Thank you Adventure Girl for continuing to put your life out there no matter how painful. Your original post meant so much to me and I am following your journey and every day, inspired by it. (And laughing really hard too!)

Anonymous said...

Thanks for sharing this with us. It's nice to have blog friends going through similar trials. It lets me feel not so alone in my growth - or actually, shrinkage.

You are a brave gal, and I admire and appreciate you.

Keep up the super work!

Anonymous said...

I have been a lurker for a long time on this blog. I guess I just wanted to say thank you - I emailed Oprah about you - I hope she finds you. I admire how hard you try to change yourself for the better. I'm only in college but I'm in a huge rut but now I feel like I have no excuses not to live fully if you're trying so hard to do it can do it.

Anonymous said...

This blog is getting so popular. I had two different friends send it to me last week. (FYI - I've been here from the start!)

I just wanted to say Rock On Girl. Keep it up. This should be required reading for all girls in their 20s. I sent both posts to about 20 friends.

Let me know how those naked jumping jacks go.

RadoMom said...

Thanks to Melanie and Adventure Grrl! I'll be hitting my Weight Watchers meeting tonight and checking out my "badan-ka-donk" in in the mirror. (Sorry for the visual I just gave everyone!)

= )

Anonymous said...

Hi Girls,
Melanie is right, the extra padding is pain, pure and simple. I have gained more weight this year than I ever have before as a yo-yo dieter. I have also resigned myself to a very unfullfilling marriage for the sake of my kids.
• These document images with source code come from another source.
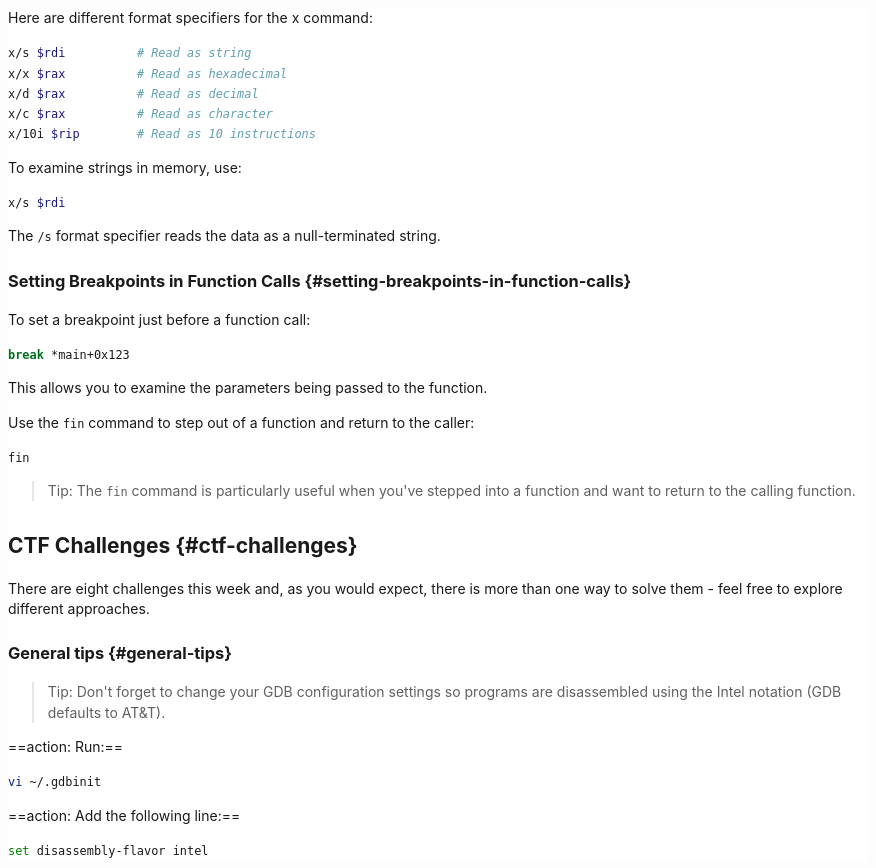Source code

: Here are different format specifiers for the x command:

```bash
x/s $rdi          # Read as string
x/x $rax          # Read as hexadecimal
x/d $rax          # Read as decimal
x/c $rax          # Read as character
x/10i $rip        # Read as 10 instructions
```

To examine strings in memory, use:

```bash
x/s $rdi
```

The `/s` format specifier reads the data as a null-terminated string.

### Setting Breakpoints in Function Calls {#setting-breakpoints-in-function-calls}

To set a breakpoint just before a function call:

```bash
break *main+0x123
```

This allows you to examine the parameters being passed to the function.

Use the `fin` command to step out of a function and return to the caller:

```bash
fin
```

> Tip: The `fin` command is particularly useful when you've stepped into a function and want to return to the calling function. 

## CTF Challenges {#ctf-challenges}

There are eight challenges this week and, as you would expect, there is more than one way to solve them \- feel free to explore different approaches.

### General tips {#general-tips}

> Tip: Don't forget to change your GDB configuration settings so programs are disassembled using the Intel notation (GDB defaults to AT&T).

==action: Run:==

```bash
vi ~/.gdbinit
```

==action: Add the following line:==

```bash
set disassembly-flavor intel
```
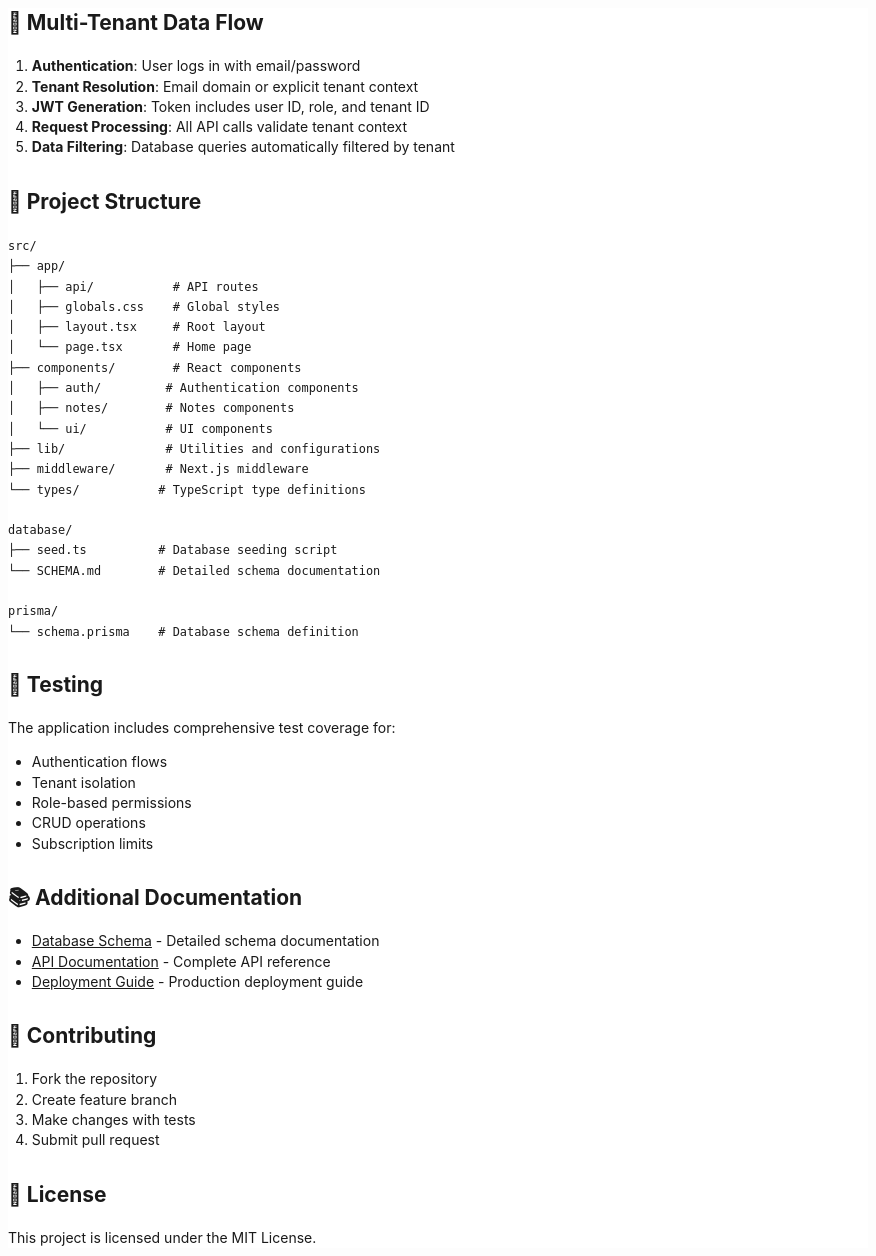 ## 🔄 Multi-Tenant Data Flow

1. **Authentication**: User logs in with email/password
2. **Tenant Resolution**: Email domain or explicit tenant context
3. **JWT Generation**: Token includes user ID, role, and tenant ID
4. **Request Processing**: All API calls validate tenant context
5. **Data Filtering**: Database queries automatically filtered by tenant

## 📁 Project Structure

```
src/
├── app/
│   ├── api/           # API routes
│   ├── globals.css    # Global styles
│   ├── layout.tsx     # Root layout
│   └── page.tsx       # Home page
├── components/        # React components
│   ├── auth/         # Authentication components
│   ├── notes/        # Notes components
│   └── ui/           # UI components
├── lib/              # Utilities and configurations
├── middleware/       # Next.js middleware
└── types/           # TypeScript type definitions

database/
├── seed.ts          # Database seeding script
└── SCHEMA.md        # Detailed schema documentation

prisma/
└── schema.prisma    # Database schema definition
```

## 🧪 Testing

The application includes comprehensive test coverage for:

- Authentication flows
- Tenant isolation
- Role-based permissions
- CRUD operations
- Subscription limits

## 📚 Additional Documentation

- [Database Schema](./database/SCHEMA.md) - Detailed schema documentation
- [API Documentation](./docs/API.md) - Complete API reference
- [Deployment Guide](./docs/DEPLOYMENT.md) - Production deployment guide

## 🤝 Contributing

1. Fork the repository
2. Create feature branch
3. Make changes with tests
4. Submit pull request

## 📄 License

This project is licensed under the MIT License.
Divorce is for the wealthy. I've known for a while that just biting my tongue and trying to make the best of things was also causing me to replace peace and happiness with Little Debbies and cookies.
Now I will choose good books, ice tea, and walks. Movies, friends and prayers. I won't punish my body for my choices. I can do this.
Thanks Melanie and adventure girl

Anonymous said...

melanie's words got deep inside me. like right in the middle of my chest. i feel it sticking there. i have goosbumps. on my FACE. i think some sort of switch may have ... switched. we'll see how it goes!

Anonymous said...

Such a great post and something I've been longing for! Thanks so much! I stood in the mirror last night after taking a long soak in the tub...powerful moment. Looking forward to your next post.

Anonymous said...

Hello girls -

I hope you've all stood bravely in front of that mirror - recognizing how cruel we can be to ourselves just in thought.

Acknowledge the pain - from the past, and from this moment of looking at yourself vulnerable and naked.

Now go heal that girl - she deserves it.

adventure grrl said...

Hey Dolls - Glad you liked the post - isn't Melanie awesome? She has no idea what she's gotten herself into as I will be BEGGING her to do this again. I'll be solicitng ideas from you guys on what you want her to help us with next. OVERBEARING MOTHER'S anyone????

Anonymous said...

Wow.

Do you and Melanie mind if I use some of your blog as part of a post I'm working on.

I won't use it until I get approval from you.